There are signs that the UK's Prime Minister, David Cameron, is becoming increasingly isolated in Europe because of his calls for the European Union to limit the freedom of movement of labour throughout the Union.

Mr Cameron told a leaders' summit in Brussels in December 2013 that the EU must 'slow down access to each other's labour markets'.

Speaking to journalists outside the summit, Mr Cameron said 'We need to return the principle of free movement to a more sensible basis and make it clear that it cannot be a completely unqualified right. We must return it to what the EU first envisaged: the free movement of workers ready to work hard and get on in life, not the free movement of those after the best benefit deal.'

UK may block new EU admissions

He said that, unless a deal could be done to limit movement from poorer countries in the east to western countries such as the UK, then the UK would be likely to block the membership of new states such as Serbia, Turkey, Albania, Macedonia and Bosnia.

He told the press that Holland, Germany and Austria had similar concerns and agreed with the UK position.

In recent weeks, ministers in the UK's Coalition government have announced measures which will make it harder for EU citizens to come to the UK and claim benefits. The UK has already announced that no EU national will be able to claim unemployment benefit until they have been in the UK for three months.

EU citizens to lose right to UK housing benefit

In a newspaper article on Sunday 19th January 2014, Mr Duncan Smith said that, from April 2014, EU nationals will not be able to claim housing benefit at all. In interviews, he has claimed that Germany and the Netherlands are in agreement with the UK that benefits should be limited.

▶ _Stored data_
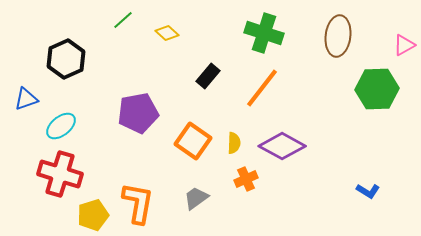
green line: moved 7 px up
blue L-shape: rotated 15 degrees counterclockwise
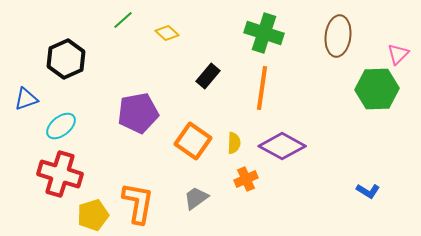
pink triangle: moved 6 px left, 9 px down; rotated 15 degrees counterclockwise
orange line: rotated 30 degrees counterclockwise
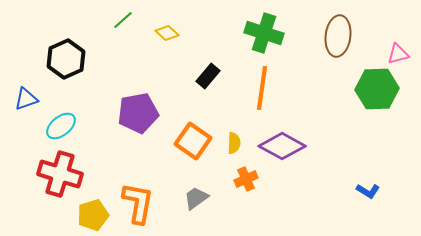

▶ _Tasks and exercises_
• a. In the article on David Cameron and EU free movement, from what date will EU nationals be unable to claim housing benefit?
• b. Write the next part of the article on David Cameron and EU free movement, starting after its last sentence.

▶ _Answers to the exercises_
• a. From April 2014.

• b.
But it appears that Mr Duncan Smith may have overestimated the level of support the UK has for its policies in other EU states.

It must have been a blow for Mr Cameron and the Conservatives when the German foreign minister Frank-Walter Steinmeier spoke out against the UK position. Mr Steinmeier was unequivocal in his opposition when speaking to journalists on Tuesday 21st January.

Germany has 'benefited tremendously' from free movement

He said 'Germany has benefitted tremendously from this [free movement] and surely more than others. Now many young people from southern Europe are coming to us, to learn and study. That benefits us and also helps the states from which they come'. He continued 'Whoever questions that damages Europe and damages Germany'.

The Irish Europe minister Paschal Donohoe also hit out at Mr Cameron's anti-immigrant stance. She told The Financial Times 'The ability of people to move freely around the union is an absolute cornerstone of the European Union'.

Writing on the Politics.co.uk website, Ian Dunt reports that a senior EU diplomat said 'Weakening of European freedoms is out of the question'. He continued 'One can only warn against sacrificing the great European achievements on the altar of political populism'.

Cameron in a difficult situation

The lack of support in other EU Countries for controls on the free movement of labour puts Mr Cameron in a difficult situation. His power-base at home is under threat from the anti-EU UK Independence Party.

Recent polls show increased support for UKIP, a right-wing party campaigning for the UK to leave the European Union. UKIP are likely to come second to Labour in this year's elections for the European Parliament which will be held in May 2014.

Pollsters say that many of UKIP's votes will come from voters who normally vote for the Conservatives. The Conservatives are likely to come third with only 26% of the vote.

UK can only cut immigration if it leaves the EU – UKIP

UKIP has successfully tapped into anti-immigration sentiment in the UK and linked it to the UK's membership of the EU. It says that the UK can only cut immigration if it leaves the EU because the principle of 'free movement of workers' allows EU citizens to live anywhere in the European Union.

Indeed, it is thought that 1m people from eastern Europe came to live in the UK between May 2004 and December 2006 after eight new countries joined the EU. Many, particularly low-skilled UK-born workers, blame eastern European immigration for unemployment in the UK.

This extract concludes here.